Dans sa statue exposée au Salon, Monsieur Suchetet a eu garde de ne rien changer au charme primitif de la légende. Il a représenté “ Biblis “ couchée sur le côté, les bras étendus en avant, les mains réunis dans un mouvement d’inconsolable douleur. De ces yeyx à demi-clos, coulent d’abondantes larmes. Son corps à une suavité, une fleur de jeunesse d’une inexprimable délicatesse et le jeune sculpteur a su exprimer avec tant d’Art la douceur de l’épiderme féminin, il a modelé d’une façon si savante, la chair aimable de cette vierge désespérée que plusieurs critiques, se refusant à croire qu’un débutant ait pu montrer tant d’adresse, lui ont reproché d’avoir moulé, sur nature, plusieurs morceaux de son œuvre .

C’est là une accusation toute gratuite et qui ne témoigne pas selon nous, d’un examen bien sérieux. La statue de Mr Suchetet qui est d’ailleurs plus grande que nature, ne porte nulle part la trace de moulage. L’artiste aura, au surplus, l’occasion de prouver à ses détracteurs combien ils se sont trompés, en exécutant sa Biblis en marbre, pour Mr de Rothschild qui a eu la chance d’acquérir le modèle plâtre de cette œuvre dont le succès éclatant a valu du premier coup, à son auteur le prix du Salon, c’est à dire une des plus hautes récompenses officielles qui se puissent obtenir “.

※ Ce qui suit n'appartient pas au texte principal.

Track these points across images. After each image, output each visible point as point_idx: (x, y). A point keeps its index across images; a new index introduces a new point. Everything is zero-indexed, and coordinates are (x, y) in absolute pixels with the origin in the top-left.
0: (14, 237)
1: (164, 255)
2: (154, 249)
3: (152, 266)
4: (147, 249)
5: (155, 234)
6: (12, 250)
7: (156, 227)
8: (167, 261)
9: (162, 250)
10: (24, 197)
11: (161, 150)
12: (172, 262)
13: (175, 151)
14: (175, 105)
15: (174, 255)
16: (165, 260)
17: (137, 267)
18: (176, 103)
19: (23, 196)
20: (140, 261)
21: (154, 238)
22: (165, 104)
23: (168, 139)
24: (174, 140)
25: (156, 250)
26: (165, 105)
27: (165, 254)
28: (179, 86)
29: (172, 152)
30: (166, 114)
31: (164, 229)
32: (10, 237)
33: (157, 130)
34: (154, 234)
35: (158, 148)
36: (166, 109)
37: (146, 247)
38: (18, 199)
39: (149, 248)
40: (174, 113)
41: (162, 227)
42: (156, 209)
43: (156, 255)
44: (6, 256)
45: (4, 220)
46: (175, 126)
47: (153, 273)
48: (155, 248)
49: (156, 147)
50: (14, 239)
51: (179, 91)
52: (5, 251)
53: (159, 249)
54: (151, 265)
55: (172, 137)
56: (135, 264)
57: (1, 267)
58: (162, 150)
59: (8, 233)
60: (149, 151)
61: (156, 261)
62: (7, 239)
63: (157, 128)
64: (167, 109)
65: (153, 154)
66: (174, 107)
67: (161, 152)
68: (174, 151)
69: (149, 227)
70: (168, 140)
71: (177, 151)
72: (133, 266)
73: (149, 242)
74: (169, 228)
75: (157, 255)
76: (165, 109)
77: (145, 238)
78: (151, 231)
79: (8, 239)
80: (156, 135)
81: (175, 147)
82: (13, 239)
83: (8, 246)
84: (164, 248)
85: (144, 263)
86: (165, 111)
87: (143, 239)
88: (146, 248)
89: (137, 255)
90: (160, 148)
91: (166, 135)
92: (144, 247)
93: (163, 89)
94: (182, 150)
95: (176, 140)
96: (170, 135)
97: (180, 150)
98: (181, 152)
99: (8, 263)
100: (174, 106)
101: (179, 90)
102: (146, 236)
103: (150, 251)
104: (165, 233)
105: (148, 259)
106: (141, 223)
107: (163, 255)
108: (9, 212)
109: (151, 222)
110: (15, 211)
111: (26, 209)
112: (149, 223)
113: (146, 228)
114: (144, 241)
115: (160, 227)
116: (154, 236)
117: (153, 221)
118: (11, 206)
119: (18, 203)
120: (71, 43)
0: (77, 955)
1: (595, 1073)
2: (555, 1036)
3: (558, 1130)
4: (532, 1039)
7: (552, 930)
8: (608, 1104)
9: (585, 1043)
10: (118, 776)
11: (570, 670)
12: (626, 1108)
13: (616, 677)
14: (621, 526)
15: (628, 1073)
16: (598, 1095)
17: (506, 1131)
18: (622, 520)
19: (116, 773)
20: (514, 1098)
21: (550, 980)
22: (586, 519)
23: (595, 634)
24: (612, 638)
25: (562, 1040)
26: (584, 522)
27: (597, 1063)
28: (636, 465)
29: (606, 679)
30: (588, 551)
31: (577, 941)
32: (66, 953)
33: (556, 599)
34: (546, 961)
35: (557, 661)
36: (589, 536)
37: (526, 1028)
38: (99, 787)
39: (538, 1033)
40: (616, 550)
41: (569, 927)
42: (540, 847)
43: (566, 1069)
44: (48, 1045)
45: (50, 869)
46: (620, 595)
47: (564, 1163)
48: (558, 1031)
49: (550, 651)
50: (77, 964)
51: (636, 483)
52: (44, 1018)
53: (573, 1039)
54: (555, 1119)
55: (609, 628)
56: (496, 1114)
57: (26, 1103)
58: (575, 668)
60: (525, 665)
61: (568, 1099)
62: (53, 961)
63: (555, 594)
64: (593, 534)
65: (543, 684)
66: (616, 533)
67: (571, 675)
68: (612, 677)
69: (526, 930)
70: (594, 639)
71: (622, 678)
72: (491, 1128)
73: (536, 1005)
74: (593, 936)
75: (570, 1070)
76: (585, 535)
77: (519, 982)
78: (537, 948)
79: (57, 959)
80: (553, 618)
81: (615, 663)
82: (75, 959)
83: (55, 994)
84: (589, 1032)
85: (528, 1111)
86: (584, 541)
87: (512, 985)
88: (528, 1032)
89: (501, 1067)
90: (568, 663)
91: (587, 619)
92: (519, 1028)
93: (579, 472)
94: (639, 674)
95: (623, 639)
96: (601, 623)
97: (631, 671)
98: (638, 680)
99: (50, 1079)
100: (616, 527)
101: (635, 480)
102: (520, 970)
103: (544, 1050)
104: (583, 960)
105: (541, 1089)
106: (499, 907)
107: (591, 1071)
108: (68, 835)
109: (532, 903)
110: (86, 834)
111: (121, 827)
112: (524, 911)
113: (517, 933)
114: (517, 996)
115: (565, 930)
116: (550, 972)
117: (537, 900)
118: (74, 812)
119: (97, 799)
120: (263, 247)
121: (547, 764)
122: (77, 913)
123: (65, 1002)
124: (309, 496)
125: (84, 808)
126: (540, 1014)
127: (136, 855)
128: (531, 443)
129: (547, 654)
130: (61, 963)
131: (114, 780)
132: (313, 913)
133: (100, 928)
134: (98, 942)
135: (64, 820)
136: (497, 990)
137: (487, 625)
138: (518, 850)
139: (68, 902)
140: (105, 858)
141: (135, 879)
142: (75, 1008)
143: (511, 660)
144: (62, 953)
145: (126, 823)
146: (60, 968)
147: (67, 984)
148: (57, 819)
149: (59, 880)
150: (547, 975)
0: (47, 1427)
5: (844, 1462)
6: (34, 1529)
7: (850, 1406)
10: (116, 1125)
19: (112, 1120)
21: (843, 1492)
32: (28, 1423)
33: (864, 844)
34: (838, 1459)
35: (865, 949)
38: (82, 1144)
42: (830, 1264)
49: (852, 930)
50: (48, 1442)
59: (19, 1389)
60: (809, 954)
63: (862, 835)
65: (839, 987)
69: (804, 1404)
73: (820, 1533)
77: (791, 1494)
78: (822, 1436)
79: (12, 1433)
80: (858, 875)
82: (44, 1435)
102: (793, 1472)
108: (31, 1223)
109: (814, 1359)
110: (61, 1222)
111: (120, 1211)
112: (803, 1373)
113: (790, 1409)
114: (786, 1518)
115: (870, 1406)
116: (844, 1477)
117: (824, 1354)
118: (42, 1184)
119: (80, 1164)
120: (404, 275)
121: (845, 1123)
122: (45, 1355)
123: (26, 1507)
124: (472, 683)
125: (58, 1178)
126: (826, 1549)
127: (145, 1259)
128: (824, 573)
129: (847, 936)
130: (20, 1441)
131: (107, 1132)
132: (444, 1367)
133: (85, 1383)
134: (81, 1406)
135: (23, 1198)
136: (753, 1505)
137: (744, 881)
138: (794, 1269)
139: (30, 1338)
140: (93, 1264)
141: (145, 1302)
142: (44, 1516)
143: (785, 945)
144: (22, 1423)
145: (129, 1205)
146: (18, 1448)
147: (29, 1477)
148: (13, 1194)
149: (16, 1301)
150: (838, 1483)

Je n’ai aucun commentaire à ajouter à cette page, sinon l’opinion de Suchetet lui-même au sujet de ses détracteurs.

“ Ces gens là sont des ignares “, me disait-il “ et ils n’ont aucune idée de ce que peut être un moulage sur nature. Qu’ils aillent donc à l’école. Et, dans un rire de bon aloi “, il ajoutait : “ ils auront tout de même réussi à prouver quelque chose, c’est qu’ils rendirent un hommage éclatant à “ l’adresse de mes 25 ans “ . (N’est-ce pas là leur propre expression) ; je n’ai donc pas perdu pour autant “.

Au cours du Salon, trois acquéreurs de cette œuvre se présentèrent : l’Etat, la Ville de Paris et le Baron de Rothschild.

L’Etat offrait 8000 F pour le modèle et le marbre avec abandon des droits d’auteur. La Ville de Paris, 18.000F avec abandon également des droits d’auteur et le Baron de Rothschild, 12.000 F, en autorisant l’auteur de faire une seule copie pour l’Etat ou bien une copie pour lui-même et l’original pour l’Etat.

Suchetet ne parvint pas à s’entendre avec Mr Turquet, le représentant de l’Etat, en raison du prix dérisoire qu’on offrait et des conditions draconiennes qu’on lui imposait.

Quant à la Ville de Paris, dont la proposition était plus importante, elle n’insista pas devant une nouvelle offre et définitive de 21.000F faite par Mr G. de Rothschild.

Et c’est ainsi que le marbre de Biblis changée en Sources, Prix du Salon de 1880, entra dans la Maison de Rothschild.